Düşünün ki, din lehinde "imâ yoluyla" dahi söz etmenin adeta cürüm sayıldığı o dehşetli zulmet (1944) zamanında, Hesna Hanım, müthiş bir cesaret göstererek, sırf "Bediüzzaman'ı beraat ettirmek" için gönüllü olarak dâvâya katılmayı kabul etmişti.

İşte, bu müstesna şefkat kahramanı hakkında tesbit ettiğimiz bir başka hatırayı da, duyulan ihtiyaç üzerine burada sizlere takdim ediyoruz.

1991'de İstanbul Sarıyer'deki demir hurda dükkânında bizzat görüştüğümüz Süleyman Gültekin isimli emekli polis, Hesna Şener Hanımla ilgili olarak bize şunları anlatmıştı:

"Denizli mahkemesinin nihaî karar gününden (15 Haziran 1944) bir gün evveldi. Hapishanede bulunan Said Nursî beni çağırdı ve 'Süleyman Bey, adliyeye kadar gidebilir misin?' dedi.

"Memnuniyetle" diye cevap verince de, aynen şunları söyledi: 'Git, orada hakime Hesna Hanımı bul ve benim ona hususî selâmlarımı söyle. Ayrıca de ki, o benim dünya ve âhiret kardeşimdir.'

"Hemen doğruca adliye vardım. Hakimler bir odada toplanmış, ertesi gün verecekleri kararı görüşüyorlardı. Ankara'dan şiddetli bir baskı gelmişti. Nursî'ye en ağır cezanın verilmesi isteniyordu. Hesna Hanım ise, vardığımda Bediüzzaman'ı pervasızca savunuyor ve mutlaka beraat kararı vermeleri gerektiğini söylüyordu.

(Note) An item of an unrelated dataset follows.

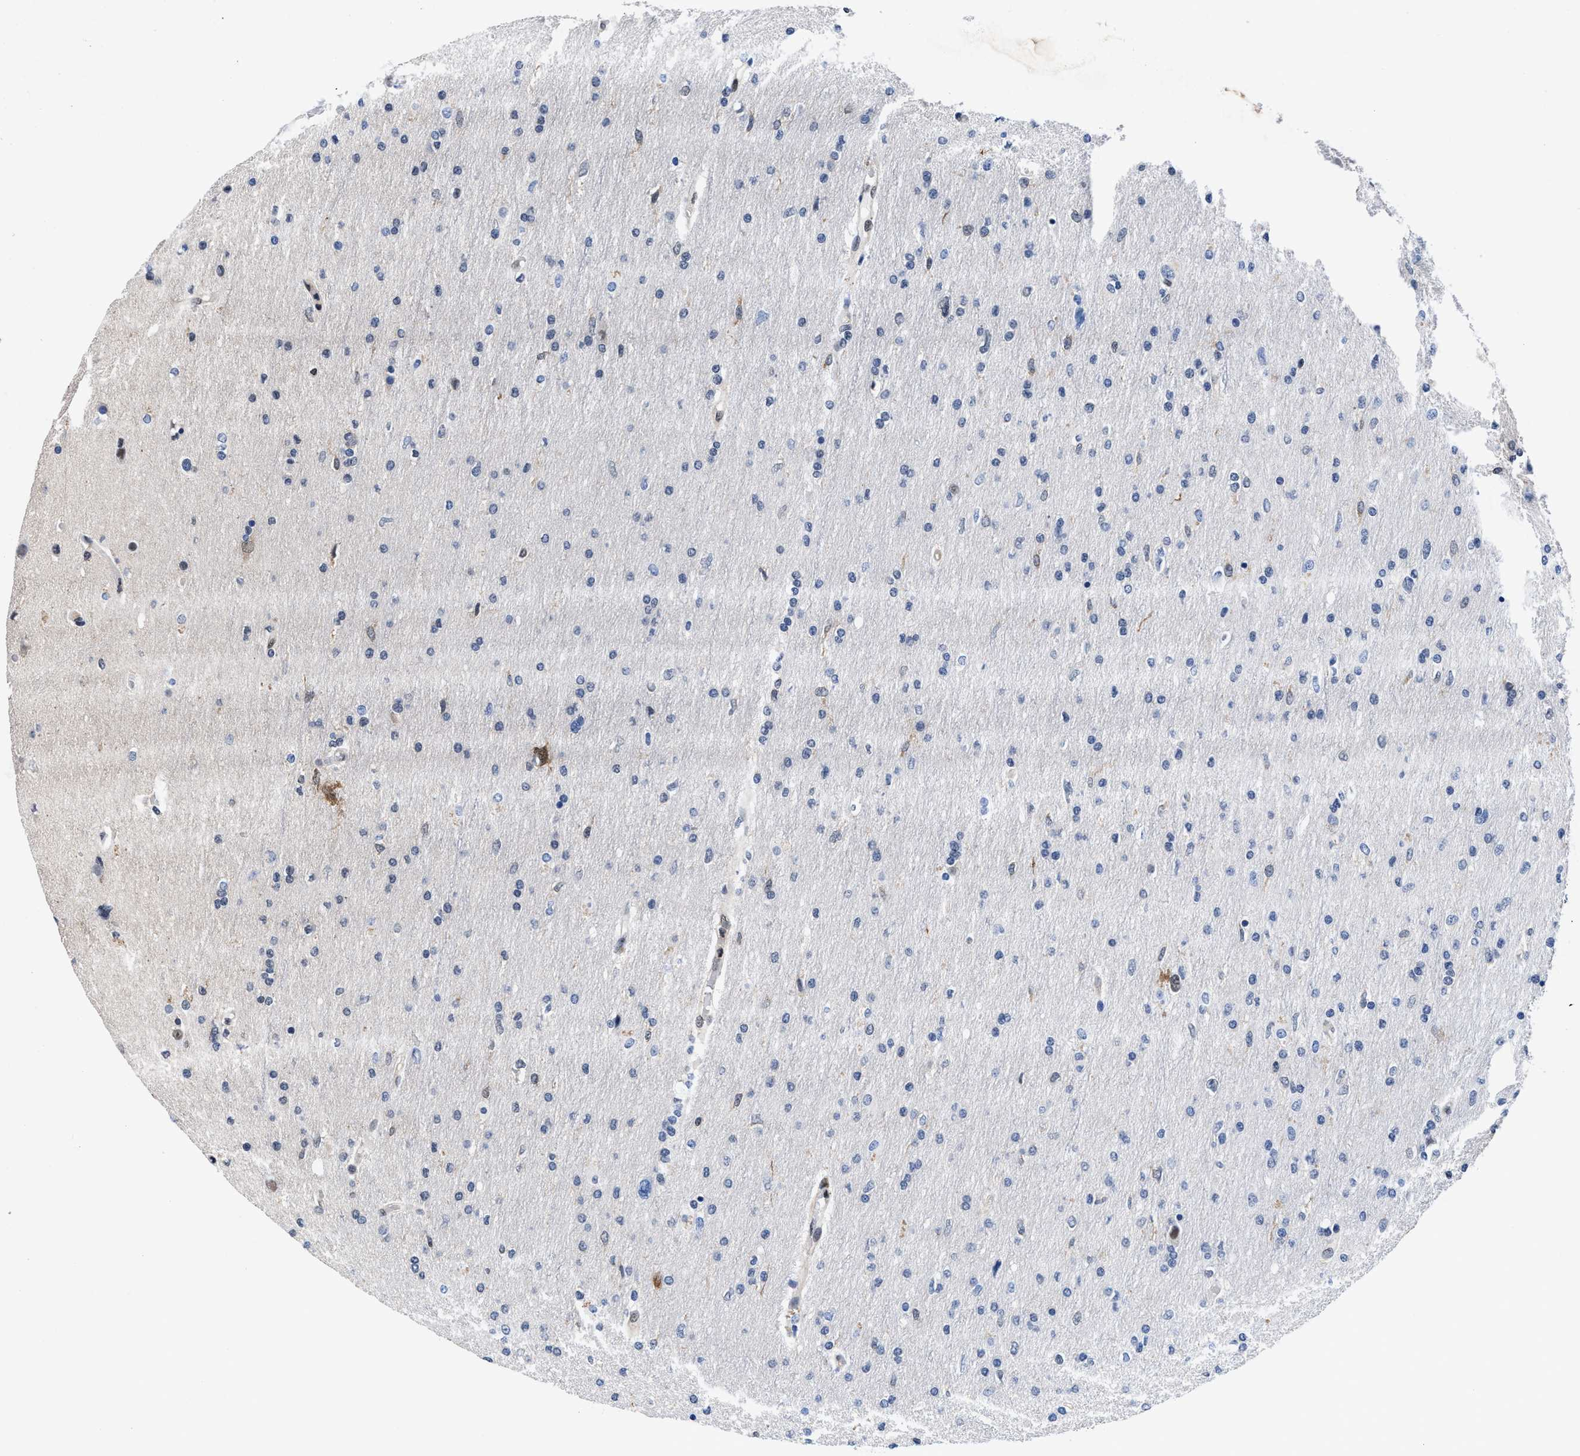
{"staining": {"intensity": "negative", "quantity": "none", "location": "none"}, "tissue": "glioma", "cell_type": "Tumor cells", "image_type": "cancer", "snomed": [{"axis": "morphology", "description": "Glioma, malignant, High grade"}, {"axis": "topography", "description": "Cerebral cortex"}], "caption": "This image is of malignant high-grade glioma stained with IHC to label a protein in brown with the nuclei are counter-stained blue. There is no expression in tumor cells. (Immunohistochemistry, brightfield microscopy, high magnification).", "gene": "ACLY", "patient": {"sex": "female", "age": 36}}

Aksi halde, vicdanlarının ve meslek haysiyetlerinin çiğnenmiş olacağını vurguluyordu.

"Yanlarına vardığımda ise, Hesna Hanım, Bediüzzaman'ın 'ilm–i hakikat sahibi' olduğunu, yani duvarın ötesini de gören bir zât olduğunu ve böyle biz zâta vicdan sahibi hiçbir hukukçunun ceza veremeyeceğini söylüyordu.

"Beni gördüklerinde, 'Buyur Süleyman Bey' dediler. Ben de 'Beni Bediüzzaman gönderdi' deyince, ortalık bir anda buz kesti. Ordakiler adeta donup kaldılar. Hesna Hanım ise, hüngür hüngür ağlamaya başladı ve anlat dedi, anlat o 'ilm–i hakikat sahibi zâtın ne dediğini...

"Benim anlattıklarımdan öylesine etkilendiler ki, daha konuşacak halleri kalmadı."

Bediüzzaman'ın Seyyidliği

Muhtelif vesilelerle ençok muhatap olduğumuz suâllerden biri, Üstad Bediüzzaman'ın Kürtlüğü ve Seyyidliği hakkındadır. Geçtiğimiz günlerde aynı mevzuyla alâkalı suâllere bir kez daha muhatap olduk.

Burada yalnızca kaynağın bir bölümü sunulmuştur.